共創のプラットフォームを目指して
“叶”という感じは口に十と書きますが、10人いればそれぞれが口にする願いは様々です。しかしながら、自分の願いに集中し、他者の思い無視してしてしまっていては、その願いは叶いません。なぜならば、自分がしているのと同じように他者が自分と願いと矛盾する願いをするわけですから、その願いは妨害されてしまうのです。自分の願いが叶うとき、叶うべき願いは、全ての人の願いを叶えるものでなければ、つじつまが合わないのです。逆に、至高のクリエイティビティによって全ての人の願いに沿った構想が提示されたとき、その実現のためのスキルや知識、経験を持った人たちは、惜しみなくその能力を発揮できるでしょう。実現できたら、自分の願いも叶うのですから!!!だから、全ての人の願いを叶える願いは、叶わないわけがないのです。それが共創のありかたであり、叶園はその実現の”場”となります。
社会関係資本は人々の生活を守るはずだった
社会関係資本とは、人と人とが関わり合いを持つと、そこに価値が発生する、という考え方から生まれた資本の一つの形で、例えば、歌がうまい人、詩が書ける人、作曲ができる人、3人が一緒に創造をすることにより、世の中に新たな歌を音として送り出すことができます。個々ではできなかったことが可能になっているということは、そこには新たな価値が発生していると言えるわけです。価値がある以上、ヒト、モノ、カネ、情報と同じように、資本として使うことができます。
ですから、もっと生活の身近なところで、様々な技能を持った人たちがその能力を発揮することによって、様々な生活における問題が解決できます。
現代社会ではこのような関係性は、主にお金という報酬を伴う契約によって生み出されていました。お金という資本を、社会関係資本に変換している、ということです。なので、多くの資金を扱える、政府や行政、大企業に私たちは生活を頼ってきていました。

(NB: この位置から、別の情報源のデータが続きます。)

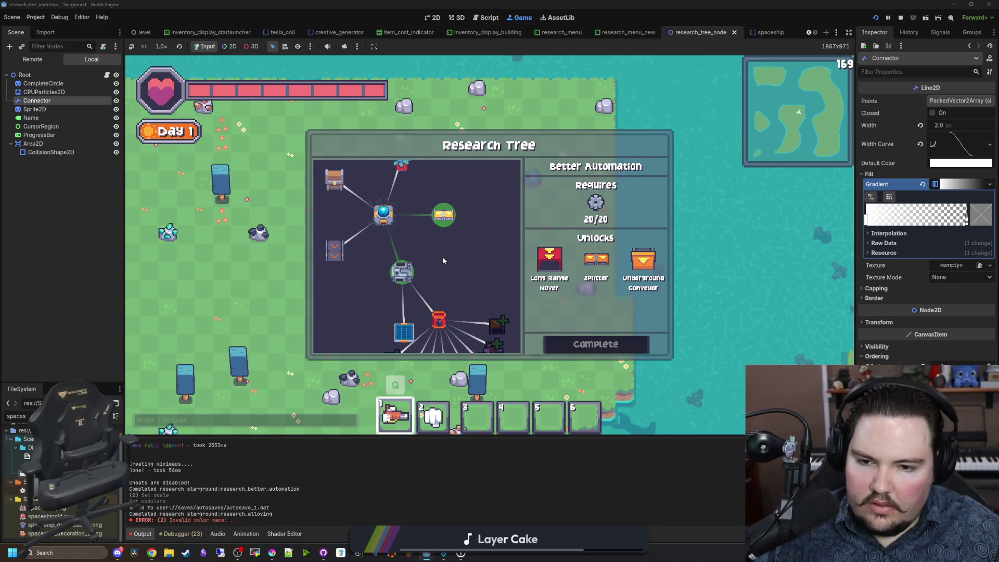
left_click_drag(442, 257, 450, 273)
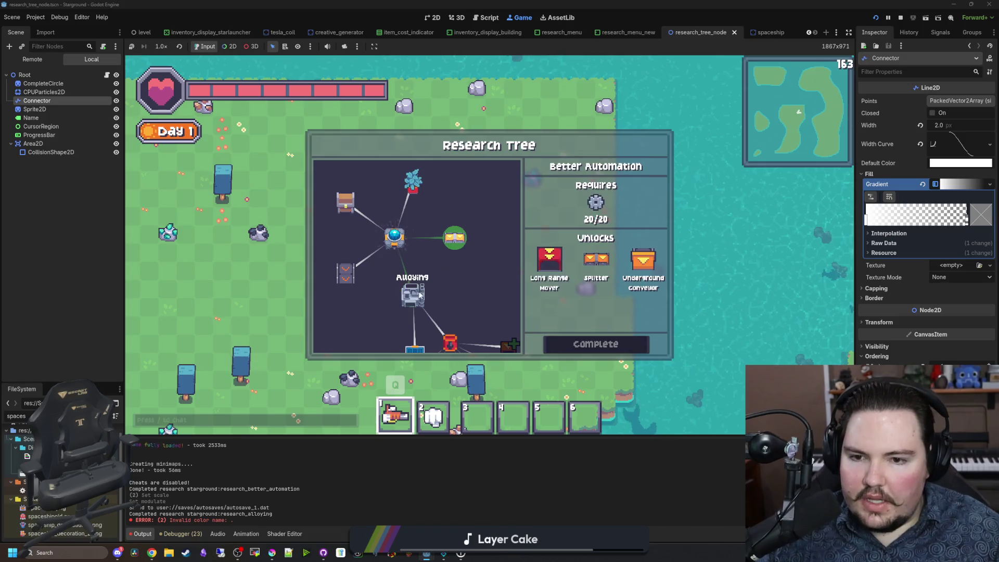
left_click(464, 237)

しかしながら、近年、それらは時として庶民のためではなく、自己の利益追求に動き、公共の利益に反したものになることを、多くの人々が度々目にし、さらに直接経験もしているはずです。
共感マーケティングとクラウドファンディング
ネット社会が進展し、さらに日本では3.11を契機にSNSが大幅に普及するにつれ、人々が機能性や安全性などの価値に加えて、”共感”を覚えるものに対価を支払う、という行動が顕著化し、企業のマーケティングにも大きな影響を与えるようになっていました。さらには、2013年ごろはクラウドファンディングのプラットフォームが乱立し、共感に対して寄付をするということが一般化してきていました。3.11からの復興の流れもあり日本では社会貢献型のクラウドファンディングが人気を集めました。
そのとき、思いました。お金ではなくて、その人が直接かかわってくれるだけで、社会関係資本が生まれ、その助けられるべき存在は助けられるのではないかと。そして、同時に関わった人も自分の能力を感謝してもらえるのです、こんなうれしいことがありますか!!!!!!!!
生きることの基盤であり、万人に共通の感動項目である”食”
人によって、何に共感を覚えるのか、というのはその人の趣味や嗜好性によって多様ですが、誰もが1度はしたことがあるはず感動は「おいしい」ということであると言い切ってもそんなに間違ってはいないと私は思いました。そこに、社会貢献としてCSRやSDGsにより多くの人々が関心を持ち始めた環境を加味し、環境保全型の農業をベースに共感のコミュニティを作る、という結論に至りました。
中間発表まで1週間、2013年7月28日、何も構想が出ず、諦めから真っ白になった私の脳裏に、それは思いついたというよりは、降りてきた感覚でした。
価値の発見のために、”よそ者”ともつながる
コミュニティの構成員は、必ずしも同じ地域の人だけ、という必要はない、というよりはむしろ、離れた地域の人とも積極的につながっていくことが望ましいと考えています。山奥に自然農のムラを作ろう、というわけではないということです。隣の芝生は『虹色』に見えてしまうのです。違う目線を入れることにより、彼らはそのコミュニティの新たな価値の発見に貢献してくれるはずです。
地方創生は名を変え戦後何度となく取り組まれてきました。ですので、もう同じ文化をのもとに生活しているメンバーでは何もでてきません。今までとは異なる社会関係資本を作っていく必要があると考えています。そして現代社会において、それはそれほど難しいことではないでしょう。